Friday 29 July 2022

My robot friend: "Brian and Charles"


Brian and Charles
 is a very British contraption. Actors David Earl and Chris Heyward have expanded a 2017 short into a feature-length study of one Brian Gittins (a pre-existing character in the Earl repertoire, and a fixture of the stand-up circuit), here an eccentric inventor who lives by himself in a small Welsh hilltown, where he eats a lot of cabbage. (Cabbages will play an unusually large role in the action; their aftereffects might also explain why Brian lives alone as he does.) The early scenes in Jim Archer's film form a brisk sketch of a scrappy sort of life, and describe a process of making-do and mending that may well resonate with audiences in our post-austerity, mid-cost of living crisis moment: Brian's almost entirely useless inventions include an egg belt ("a belt for eggs") and trawler nets for shoes. From a discarded mannequin head and a hollowed-out washing machine, Brian eventually fashions a seven-foot robot that bears some resemblance to the late TV scientist Heinz Wolff; initially a non-starter, this towering creation is brought to life one thundery night - an apparent nod to Mary Shelley - and insists on taking the name Charles Petrescu. Knocked together as Charles is, he's the kind of marvel a movie needs: clearly analogue - something a real-life Brian has actually built out of actual bric-a-brac - while retaining some sort of mystery as to how he's operated. There could be hydraulics involved; equally, it could be a man with big shoulders hidden under a sheet. (Hayward is credited as playing Charles, though he may just be responsible for the robot's perfectly plummy voice: that of a semi-retired actor flogging commemorative coins on afternoon television.) Either way, Charles comes alive - as a character, a companion, a sight gag, a secret.
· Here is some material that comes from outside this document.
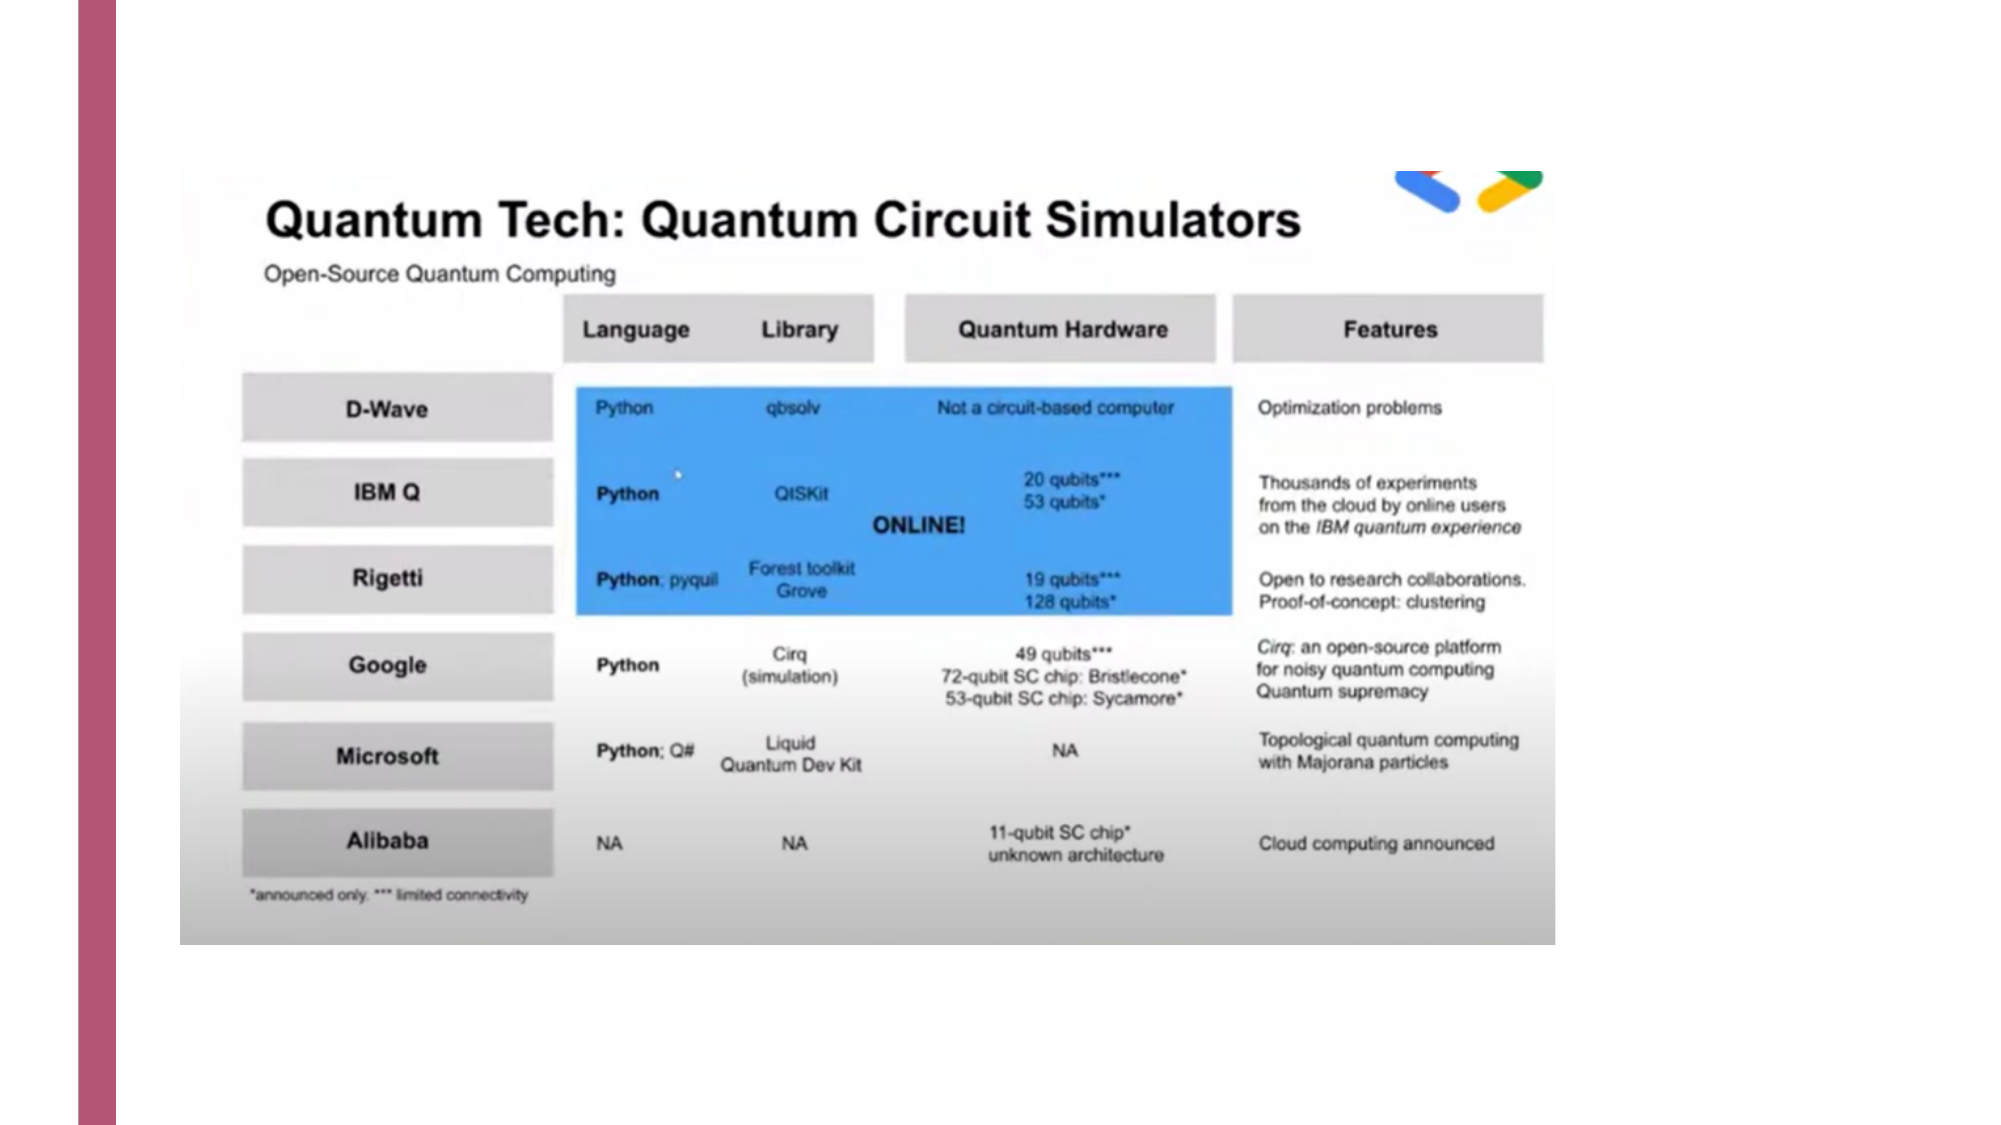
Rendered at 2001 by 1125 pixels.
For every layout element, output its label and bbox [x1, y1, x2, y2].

picture [179, 171, 1556, 945]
It is, I think, another of our film industry's Covid creations: small and manageable, easily knocked up in a shed, or Brian's "invention pantry". Even at its busiest, it presents us with no more than three characters in a room, and one of those is typically a robot. Earl broke through in sitcom - he was Derek's carehome bully, the village perv in After Life - and Brian and Charles feels like an actor's attempt to escape Ricky Gervais's shadow and try something more endearing. Endearing this is - a 21st century update of the Children's Film Foundation fave Egghead's Robot - while also a little sitcom-adjacent. Mockumentary framing makes the camera a co-conspirator in the efforts to conceal Charles from the outside world, and you can imagine a half-hour spin-off taking up Brian's nervy flirtation with a stay-at-home neighbour (Louise Brealey) and his conflicts with the village troublemakers. Yet the tone is gentler than Earl's previous work. It feels like a set-up when a TV announcer is heard introducing Gary Barlow; Gervais would doubtless have inserted something abrasive, but Archer cuts away on Brian's "Ooh, I like him". I wonder whether the film isn't too gentle (and too localised) to really sock home its wider points about intolerance, but it snuck up on me nonetheless. It has lovely cutaways (to a book titled The Hammer Annual, paired pyjamas on a washing line, sheep on a hillside) and images that get funnier the longer they stay in the mind, such as Charles's tendency to jig on the spot, like a toddler who needs the toilet. (The robot helpmates he most closely resembles aren't the gleaming CG creations of Pixar and co., but Silent Running's lived-in, oddly childlike droids.) Spin-offs and other such career boosts may follow, but Brian and Charles operates pretty well as a standalone item: at the very least, it should plaster a big grin across your face for the duration, and it may even leave you in stitches or tears.

Brian and Charles is now playing in selected cinemas.